#### [Document text]

──────

Primary carnitine deficiency is inherited in an autosomal recessive pattern.

Carriers of SLC22A5 gene mutations may have some signs and symptoms related to the condition. The incidence of primary carnitine deficiency in the general population is approximately 1 in 120,000 newborns. In Japan, this disorder affects 1 in every 40,000 newborns.[6] Mutations in the SLC22A5 gene cause primary carnitine deficiency. This gene provides instructions for making a protein called OCTN2 that transports carnitine into cells.

──────

#### [Excerpted records]
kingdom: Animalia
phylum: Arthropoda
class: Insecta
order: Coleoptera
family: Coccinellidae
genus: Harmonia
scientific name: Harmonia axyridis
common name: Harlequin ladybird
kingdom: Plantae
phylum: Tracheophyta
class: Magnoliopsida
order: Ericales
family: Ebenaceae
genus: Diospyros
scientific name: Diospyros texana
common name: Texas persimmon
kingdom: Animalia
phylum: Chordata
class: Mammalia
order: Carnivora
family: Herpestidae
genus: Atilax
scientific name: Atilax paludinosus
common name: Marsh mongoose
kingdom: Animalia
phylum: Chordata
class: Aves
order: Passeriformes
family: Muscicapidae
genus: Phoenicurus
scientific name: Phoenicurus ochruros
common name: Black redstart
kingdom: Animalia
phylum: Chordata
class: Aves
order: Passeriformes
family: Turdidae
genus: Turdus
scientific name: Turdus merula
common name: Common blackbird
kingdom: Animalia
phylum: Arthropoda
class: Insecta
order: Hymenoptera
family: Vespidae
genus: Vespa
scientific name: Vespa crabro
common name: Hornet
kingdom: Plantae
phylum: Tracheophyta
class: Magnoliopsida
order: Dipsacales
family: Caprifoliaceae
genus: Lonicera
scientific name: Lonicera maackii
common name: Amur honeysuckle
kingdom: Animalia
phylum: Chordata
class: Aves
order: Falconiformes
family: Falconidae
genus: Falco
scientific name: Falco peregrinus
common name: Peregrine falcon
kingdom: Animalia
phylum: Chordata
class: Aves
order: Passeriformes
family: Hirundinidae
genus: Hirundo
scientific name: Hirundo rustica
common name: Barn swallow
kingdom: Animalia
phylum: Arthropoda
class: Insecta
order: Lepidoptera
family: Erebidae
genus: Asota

──────

#### [Work item A]
According to the passage on primary carnitine deficiency, what protein does the SLC22A5 gene provide instructions for making?
#### [Work item B]
Please repeat the passage on primary carnitine deficiency between "Carriers of SLC22A5" and "carnitine into cells.", inclusive.
#### [Work item C]
Pick up the passage on primary carnitine deficiency after its last sentence and continue writing it.

#### [Task output A]
OCTN2, which transports carnitine into cells.

#### [Task output B]
Carriers of SLC22A5 gene mutations may have some signs and symptoms related to the condition. The incidence of primary carnitine deficiency in the general population is approximately 1 in 120,000 newborns. In Japan, this disorder affects 1 in every 40,000 newborns.[6] Mutations in the SLC22A5 gene cause primary carnitine deficiency. This gene provides instructions for making a protein called OCTN2 that transports carnitine into cells.

#### [Task output C]
Signs and symptoms of primary carnitine deficiency typically appear during infancy or early childhood and can include severe brain dysfunction (encephalopathy), a weakened and enlarged heart (cardiomyopathy), confusion, vomiting, muscle weakness, and low blood sugar (hypoglycemia), often associated with hepatomegaly, elevated transaminase levels, hyperammonemia, pericardial effusion and recurrent attacks of abdominal pain and diarrhea. Metabolic disorders accompanied by altered carnitine biosynthesis have been linked to neurodevelopmental disorders, such as autism spectrum disorder. Infants mostly present with hypoglycemia. In one of the cases, developmental delay and ID associated with PCD has only been reported once before.[7] Therefore, we suggest that testing for plasma carnitine levels might be considered in the differential diagnosis of child developmental delays. Thus, PCD should also be included in the framework of possible genetic causes of developmental delay and IDs. There have been cases that showed dilated cardiomyopathy and atypical manifestations including the history of anemia, frequent respiratory distress, and proximal muscle weakness.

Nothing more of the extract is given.